*WRITTEN PROBLEM*. Quote the rows from the first one through the row containing "formed: formed -> correct", including both, word for word.

*THE RECORDS*.

═══

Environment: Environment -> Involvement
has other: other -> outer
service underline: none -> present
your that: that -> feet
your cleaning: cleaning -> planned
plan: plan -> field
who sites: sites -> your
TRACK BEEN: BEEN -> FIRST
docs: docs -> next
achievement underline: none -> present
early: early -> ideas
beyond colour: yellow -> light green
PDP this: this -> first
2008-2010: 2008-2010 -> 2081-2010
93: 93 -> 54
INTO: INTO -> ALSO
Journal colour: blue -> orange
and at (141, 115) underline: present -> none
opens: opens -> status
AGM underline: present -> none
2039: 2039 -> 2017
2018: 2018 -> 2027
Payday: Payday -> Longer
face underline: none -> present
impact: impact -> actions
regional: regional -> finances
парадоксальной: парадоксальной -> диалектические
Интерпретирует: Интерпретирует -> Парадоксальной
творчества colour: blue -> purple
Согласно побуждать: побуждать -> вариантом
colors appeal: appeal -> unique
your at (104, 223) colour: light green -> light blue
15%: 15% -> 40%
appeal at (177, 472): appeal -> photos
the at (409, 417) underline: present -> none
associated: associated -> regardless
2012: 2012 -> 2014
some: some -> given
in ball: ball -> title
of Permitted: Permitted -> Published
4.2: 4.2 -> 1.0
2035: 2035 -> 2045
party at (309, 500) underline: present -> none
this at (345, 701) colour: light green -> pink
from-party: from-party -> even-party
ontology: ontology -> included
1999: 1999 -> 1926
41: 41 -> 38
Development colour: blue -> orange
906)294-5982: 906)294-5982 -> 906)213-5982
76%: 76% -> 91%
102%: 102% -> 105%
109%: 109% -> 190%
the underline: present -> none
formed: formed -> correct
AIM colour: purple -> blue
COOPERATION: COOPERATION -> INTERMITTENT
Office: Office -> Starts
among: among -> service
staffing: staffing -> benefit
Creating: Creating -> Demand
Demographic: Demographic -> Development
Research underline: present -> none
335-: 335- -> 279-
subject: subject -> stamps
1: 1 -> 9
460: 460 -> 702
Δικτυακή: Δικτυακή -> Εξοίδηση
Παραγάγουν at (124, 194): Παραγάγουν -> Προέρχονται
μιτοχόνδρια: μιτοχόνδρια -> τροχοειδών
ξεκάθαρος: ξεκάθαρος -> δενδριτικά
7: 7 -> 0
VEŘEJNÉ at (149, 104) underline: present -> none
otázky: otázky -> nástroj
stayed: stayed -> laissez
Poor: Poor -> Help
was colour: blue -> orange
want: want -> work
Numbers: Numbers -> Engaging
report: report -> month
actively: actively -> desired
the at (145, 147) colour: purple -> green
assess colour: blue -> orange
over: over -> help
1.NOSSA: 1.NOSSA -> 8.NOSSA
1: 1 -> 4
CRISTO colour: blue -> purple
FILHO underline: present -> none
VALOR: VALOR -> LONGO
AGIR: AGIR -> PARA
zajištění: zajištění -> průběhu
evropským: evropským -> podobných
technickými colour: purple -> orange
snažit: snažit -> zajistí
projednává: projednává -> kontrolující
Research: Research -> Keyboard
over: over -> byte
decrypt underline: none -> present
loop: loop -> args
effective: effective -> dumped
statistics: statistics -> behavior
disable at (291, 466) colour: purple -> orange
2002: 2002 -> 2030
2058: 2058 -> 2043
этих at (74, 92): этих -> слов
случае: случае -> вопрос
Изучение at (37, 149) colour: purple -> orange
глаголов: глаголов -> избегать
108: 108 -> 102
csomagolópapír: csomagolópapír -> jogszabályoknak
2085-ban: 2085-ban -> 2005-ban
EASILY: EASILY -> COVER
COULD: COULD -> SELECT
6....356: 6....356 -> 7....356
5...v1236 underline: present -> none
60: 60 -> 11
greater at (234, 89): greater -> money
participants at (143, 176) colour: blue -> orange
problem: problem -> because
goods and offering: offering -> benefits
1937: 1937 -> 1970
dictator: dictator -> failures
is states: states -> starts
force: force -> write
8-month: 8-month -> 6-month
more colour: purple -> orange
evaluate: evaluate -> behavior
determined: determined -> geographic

═══

*SOLUTION*.
Environment: Environment -> Involvement
has other: other -> outer
service underline: none -> present
your that: that -> feet
your cleaning: cleaning -> planned
plan: plan -> field
who sites: sites -> your
TRACK BEEN: BEEN -> FIRST
docs: docs -> next
achievement underline: none -> present
early: early -> ideas
beyond colour: yellow -> light green
PDP this: this -> first
2008-2010: 2008-2010 -> 2081-2010
93: 93 -> 54
INTO: INTO -> ALSO
Journal colour: blue -> orange
and at (141, 115) underline: present -> none
opens: opens -> status
AGM underline: present -> none
2039: 2039 -> 2017
2018: 2018 -> 2027
Payday: Payday -> Longer
face underline: none -> present
impact: impact -> actions
regional: regional -> finances
парадоксальной: парадоксальной -> диалектические
Интерпретирует: Интерпретирует -> Парадоксальной
творчества colour: blue -> purple
Согласно побуждать: побуждать -> вариантом
colors appeal: appeal -> unique
your at (104, 223) colour: light green -> light blue
15%: 15% -> 40%
appeal at (177, 472): appeal -> photos
the at (409, 417) underline: present -> none
associated: associated -> regardless
2012: 2012 -> 2014
some: some -> given
in ball: ball -> title
of Permitted: Permitted -> Published
4.2: 4.2 -> 1.0
2035: 2035 -> 2045
party at (309, 500) underline: present -> none
this at (345, 701) colour: light green -> pink
from-party: from-party -> even-party
ontology: ontology -> included
1999: 1999 -> 1926
41: 41 -> 38
Development colour: blue -> orange
906)294-5982: 906)294-5982 -> 906)213-5982
76%: 76% -> 91%
102%: 102% -> 105%
109%: 109% -> 190%
the underline: present -> none
formed: formed -> correct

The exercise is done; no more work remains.